**STUDY TEXT**
The ambition is revealed in the inclusion not just of genetic data but also epigenetic and ‘metagenetic’ markers – the former being non-inherited changes due to lifestyle and environment (with the DNA methylation process being the key mechanism studied), and the latter viral and bacterial features, as with HPV.

The rationale seems straightforward – all these women’s cancers have similar epidemiological and genomic risk factors and, as Widschwendter says, the most aggressive tumours such as triple negative breast and high grade serous ovarian and endometrial cancers “have a stunning molecular similarity”.

Cervical cells are easy to gather from routine smear tests, and the researchers hope to show they contain markers that can be used to raise the bar in risk prediction for all the cancers. For example, in ovarian cancer, the largest ever screening trial, the UK Collaborative Trial of Ovarian Cancer Screening (UKCTOCS), recently reported encouraging evidence of a mortality reduction, but the researchers say that while the extent of the reduction is further explored, efforts to improve risk stratification and also markers will also be needed.

“By adding germline data
in combination with other factors
we have better risk prediction models”

**DATA**
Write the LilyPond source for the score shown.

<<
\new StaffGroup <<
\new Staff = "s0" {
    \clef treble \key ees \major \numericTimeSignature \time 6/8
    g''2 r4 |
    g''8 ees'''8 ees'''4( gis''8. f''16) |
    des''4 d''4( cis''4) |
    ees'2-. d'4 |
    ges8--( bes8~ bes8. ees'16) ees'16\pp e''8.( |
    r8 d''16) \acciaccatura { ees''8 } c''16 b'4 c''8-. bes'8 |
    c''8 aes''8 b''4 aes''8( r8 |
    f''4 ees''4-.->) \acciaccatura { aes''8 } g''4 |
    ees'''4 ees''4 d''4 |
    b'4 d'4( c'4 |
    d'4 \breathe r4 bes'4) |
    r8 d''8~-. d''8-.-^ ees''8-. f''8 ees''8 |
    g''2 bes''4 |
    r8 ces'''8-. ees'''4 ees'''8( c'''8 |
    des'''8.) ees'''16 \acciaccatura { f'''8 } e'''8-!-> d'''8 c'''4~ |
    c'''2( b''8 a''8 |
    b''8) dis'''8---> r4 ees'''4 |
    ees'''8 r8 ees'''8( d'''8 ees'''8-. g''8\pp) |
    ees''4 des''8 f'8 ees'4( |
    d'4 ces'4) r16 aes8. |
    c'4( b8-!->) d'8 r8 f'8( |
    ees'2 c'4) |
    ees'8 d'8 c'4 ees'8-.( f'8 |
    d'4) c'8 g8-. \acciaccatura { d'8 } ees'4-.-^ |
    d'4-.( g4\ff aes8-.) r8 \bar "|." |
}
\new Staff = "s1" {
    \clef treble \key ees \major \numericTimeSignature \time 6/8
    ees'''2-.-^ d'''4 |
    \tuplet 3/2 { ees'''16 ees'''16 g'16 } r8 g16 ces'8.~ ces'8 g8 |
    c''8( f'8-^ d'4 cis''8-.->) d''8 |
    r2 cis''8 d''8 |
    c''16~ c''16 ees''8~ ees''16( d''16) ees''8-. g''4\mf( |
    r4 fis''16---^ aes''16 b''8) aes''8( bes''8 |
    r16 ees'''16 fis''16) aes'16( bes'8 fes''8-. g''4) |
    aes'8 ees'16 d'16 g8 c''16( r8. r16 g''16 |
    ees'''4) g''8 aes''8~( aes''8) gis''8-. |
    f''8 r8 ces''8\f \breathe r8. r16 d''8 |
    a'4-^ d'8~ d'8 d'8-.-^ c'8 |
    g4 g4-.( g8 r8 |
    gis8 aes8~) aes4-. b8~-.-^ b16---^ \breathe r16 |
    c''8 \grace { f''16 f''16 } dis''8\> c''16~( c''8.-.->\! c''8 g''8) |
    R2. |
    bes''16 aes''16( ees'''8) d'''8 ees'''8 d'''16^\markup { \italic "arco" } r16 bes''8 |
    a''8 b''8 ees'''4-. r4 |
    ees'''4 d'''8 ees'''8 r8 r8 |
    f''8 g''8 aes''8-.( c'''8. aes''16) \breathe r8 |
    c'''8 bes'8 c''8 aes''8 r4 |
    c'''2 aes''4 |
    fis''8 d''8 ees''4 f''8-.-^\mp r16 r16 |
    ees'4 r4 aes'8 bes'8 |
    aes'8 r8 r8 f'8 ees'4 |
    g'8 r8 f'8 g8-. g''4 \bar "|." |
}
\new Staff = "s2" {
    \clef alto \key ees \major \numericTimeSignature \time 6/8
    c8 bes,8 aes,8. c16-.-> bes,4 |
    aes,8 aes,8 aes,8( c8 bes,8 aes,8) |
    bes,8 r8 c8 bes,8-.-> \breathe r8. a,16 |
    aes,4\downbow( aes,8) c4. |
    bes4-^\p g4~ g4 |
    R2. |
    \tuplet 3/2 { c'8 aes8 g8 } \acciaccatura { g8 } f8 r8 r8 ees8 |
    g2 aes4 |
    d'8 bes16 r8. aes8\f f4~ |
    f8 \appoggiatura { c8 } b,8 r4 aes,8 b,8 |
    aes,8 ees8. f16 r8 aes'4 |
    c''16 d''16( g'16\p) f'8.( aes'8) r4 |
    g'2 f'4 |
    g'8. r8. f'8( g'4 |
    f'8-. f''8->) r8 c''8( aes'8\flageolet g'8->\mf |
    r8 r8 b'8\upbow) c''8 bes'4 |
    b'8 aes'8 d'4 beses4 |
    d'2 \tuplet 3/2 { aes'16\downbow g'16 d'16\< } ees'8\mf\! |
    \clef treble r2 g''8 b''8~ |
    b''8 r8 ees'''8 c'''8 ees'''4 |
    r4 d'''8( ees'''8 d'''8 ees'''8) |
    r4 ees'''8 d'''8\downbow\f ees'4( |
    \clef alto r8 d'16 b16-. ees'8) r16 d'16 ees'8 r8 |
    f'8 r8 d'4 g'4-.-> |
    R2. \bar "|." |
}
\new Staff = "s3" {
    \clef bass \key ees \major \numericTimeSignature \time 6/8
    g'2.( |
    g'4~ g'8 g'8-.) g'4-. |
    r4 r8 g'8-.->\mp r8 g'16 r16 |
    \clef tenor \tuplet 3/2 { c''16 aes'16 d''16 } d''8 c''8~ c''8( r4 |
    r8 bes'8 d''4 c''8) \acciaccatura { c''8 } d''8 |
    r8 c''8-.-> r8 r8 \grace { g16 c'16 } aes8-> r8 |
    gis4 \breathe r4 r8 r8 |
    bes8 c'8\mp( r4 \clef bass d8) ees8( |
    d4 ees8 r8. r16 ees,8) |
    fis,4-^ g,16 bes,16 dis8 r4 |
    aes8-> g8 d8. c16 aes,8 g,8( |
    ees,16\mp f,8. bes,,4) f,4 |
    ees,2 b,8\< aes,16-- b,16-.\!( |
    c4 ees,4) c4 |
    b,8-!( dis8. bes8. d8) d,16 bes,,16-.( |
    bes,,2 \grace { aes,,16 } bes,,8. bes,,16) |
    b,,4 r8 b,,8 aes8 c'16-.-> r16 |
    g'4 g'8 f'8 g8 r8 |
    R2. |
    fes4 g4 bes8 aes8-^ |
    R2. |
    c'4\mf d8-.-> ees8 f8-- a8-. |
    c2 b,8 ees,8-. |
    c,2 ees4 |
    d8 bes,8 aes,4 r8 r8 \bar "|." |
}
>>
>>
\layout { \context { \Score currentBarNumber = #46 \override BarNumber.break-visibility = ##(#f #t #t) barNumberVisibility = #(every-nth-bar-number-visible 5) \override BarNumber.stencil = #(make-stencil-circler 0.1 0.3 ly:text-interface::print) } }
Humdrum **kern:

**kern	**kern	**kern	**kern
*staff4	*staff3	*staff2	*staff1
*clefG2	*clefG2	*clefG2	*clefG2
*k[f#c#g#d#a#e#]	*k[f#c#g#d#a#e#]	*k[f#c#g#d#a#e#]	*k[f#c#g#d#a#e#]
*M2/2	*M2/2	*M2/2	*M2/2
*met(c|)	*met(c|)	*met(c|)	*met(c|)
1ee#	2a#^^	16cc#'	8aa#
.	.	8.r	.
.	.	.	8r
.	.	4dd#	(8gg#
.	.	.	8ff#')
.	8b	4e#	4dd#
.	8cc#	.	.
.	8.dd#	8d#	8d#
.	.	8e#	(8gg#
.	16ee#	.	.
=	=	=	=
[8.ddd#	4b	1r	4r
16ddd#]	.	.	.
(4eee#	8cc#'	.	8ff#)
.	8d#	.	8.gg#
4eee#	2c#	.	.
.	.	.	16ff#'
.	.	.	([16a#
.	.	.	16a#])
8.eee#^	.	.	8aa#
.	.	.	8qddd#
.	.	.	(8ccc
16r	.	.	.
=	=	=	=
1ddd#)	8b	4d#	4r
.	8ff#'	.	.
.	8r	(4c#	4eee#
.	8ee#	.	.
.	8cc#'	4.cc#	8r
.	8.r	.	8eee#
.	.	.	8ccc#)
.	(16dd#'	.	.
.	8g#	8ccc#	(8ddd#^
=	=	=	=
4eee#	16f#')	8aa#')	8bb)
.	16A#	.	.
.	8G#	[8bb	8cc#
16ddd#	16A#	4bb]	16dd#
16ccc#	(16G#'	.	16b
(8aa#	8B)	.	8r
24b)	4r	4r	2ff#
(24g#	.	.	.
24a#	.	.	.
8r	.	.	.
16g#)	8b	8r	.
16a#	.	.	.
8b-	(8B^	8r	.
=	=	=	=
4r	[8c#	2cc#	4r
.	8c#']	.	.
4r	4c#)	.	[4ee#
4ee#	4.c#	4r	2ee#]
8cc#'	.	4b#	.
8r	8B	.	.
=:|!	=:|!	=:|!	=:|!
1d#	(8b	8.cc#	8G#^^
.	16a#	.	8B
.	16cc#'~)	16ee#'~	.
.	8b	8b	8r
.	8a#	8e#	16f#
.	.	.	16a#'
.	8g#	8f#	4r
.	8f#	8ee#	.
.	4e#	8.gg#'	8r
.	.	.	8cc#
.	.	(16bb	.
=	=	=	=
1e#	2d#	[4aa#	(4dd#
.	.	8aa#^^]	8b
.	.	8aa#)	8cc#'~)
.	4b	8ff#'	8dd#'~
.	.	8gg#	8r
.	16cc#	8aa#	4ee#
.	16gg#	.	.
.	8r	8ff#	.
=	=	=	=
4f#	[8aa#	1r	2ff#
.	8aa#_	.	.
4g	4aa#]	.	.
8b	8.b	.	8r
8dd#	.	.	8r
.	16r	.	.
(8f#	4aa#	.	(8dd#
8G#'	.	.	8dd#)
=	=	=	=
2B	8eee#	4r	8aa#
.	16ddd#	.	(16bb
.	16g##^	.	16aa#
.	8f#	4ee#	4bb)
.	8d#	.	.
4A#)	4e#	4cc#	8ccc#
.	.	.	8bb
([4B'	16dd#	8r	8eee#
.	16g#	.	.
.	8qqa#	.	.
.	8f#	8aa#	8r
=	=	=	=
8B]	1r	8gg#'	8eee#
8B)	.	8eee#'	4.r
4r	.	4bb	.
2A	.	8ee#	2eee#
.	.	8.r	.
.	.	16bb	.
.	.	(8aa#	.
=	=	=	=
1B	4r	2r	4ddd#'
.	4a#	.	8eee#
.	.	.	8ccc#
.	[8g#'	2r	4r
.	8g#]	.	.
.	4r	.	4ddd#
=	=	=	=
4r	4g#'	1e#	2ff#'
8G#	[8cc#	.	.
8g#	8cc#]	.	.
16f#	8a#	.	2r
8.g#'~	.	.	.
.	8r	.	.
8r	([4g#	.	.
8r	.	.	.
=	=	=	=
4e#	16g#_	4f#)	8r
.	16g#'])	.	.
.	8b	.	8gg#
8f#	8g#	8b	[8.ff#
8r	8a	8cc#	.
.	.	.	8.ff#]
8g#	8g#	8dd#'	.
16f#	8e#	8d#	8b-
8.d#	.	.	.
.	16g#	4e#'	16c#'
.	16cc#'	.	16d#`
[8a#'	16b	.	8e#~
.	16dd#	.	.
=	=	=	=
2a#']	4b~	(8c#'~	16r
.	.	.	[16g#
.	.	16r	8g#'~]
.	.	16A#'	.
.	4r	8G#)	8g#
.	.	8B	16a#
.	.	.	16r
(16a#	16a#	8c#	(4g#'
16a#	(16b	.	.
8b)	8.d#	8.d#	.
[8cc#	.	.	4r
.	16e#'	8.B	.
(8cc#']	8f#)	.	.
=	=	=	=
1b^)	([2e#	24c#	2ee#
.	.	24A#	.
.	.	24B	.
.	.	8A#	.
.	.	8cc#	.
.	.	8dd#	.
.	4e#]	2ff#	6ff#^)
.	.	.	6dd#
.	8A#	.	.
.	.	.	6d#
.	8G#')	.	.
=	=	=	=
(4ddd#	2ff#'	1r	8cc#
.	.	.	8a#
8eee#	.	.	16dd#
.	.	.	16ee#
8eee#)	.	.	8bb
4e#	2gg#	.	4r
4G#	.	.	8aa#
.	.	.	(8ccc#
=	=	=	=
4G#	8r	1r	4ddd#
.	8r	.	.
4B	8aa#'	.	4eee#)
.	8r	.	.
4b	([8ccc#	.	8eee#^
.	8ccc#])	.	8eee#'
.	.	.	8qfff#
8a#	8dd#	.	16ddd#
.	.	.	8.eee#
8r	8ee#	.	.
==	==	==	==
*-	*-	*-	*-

**TASK STATEMENT**
Reproduce the women's cancers text between "The ambition is" and "as with HPV.", inclusive, replacing "DNA methylation" with "histone modification".

**ANSWER**
The ambition is revealed in the inclusion not just of genetic data but also epigenetic and ‘metagenetic’ markers – the former being non-inherited changes due to lifestyle and environment (with the histone modification process being the key mechanism studied), and the latter viral and bacterial features, as with HPV.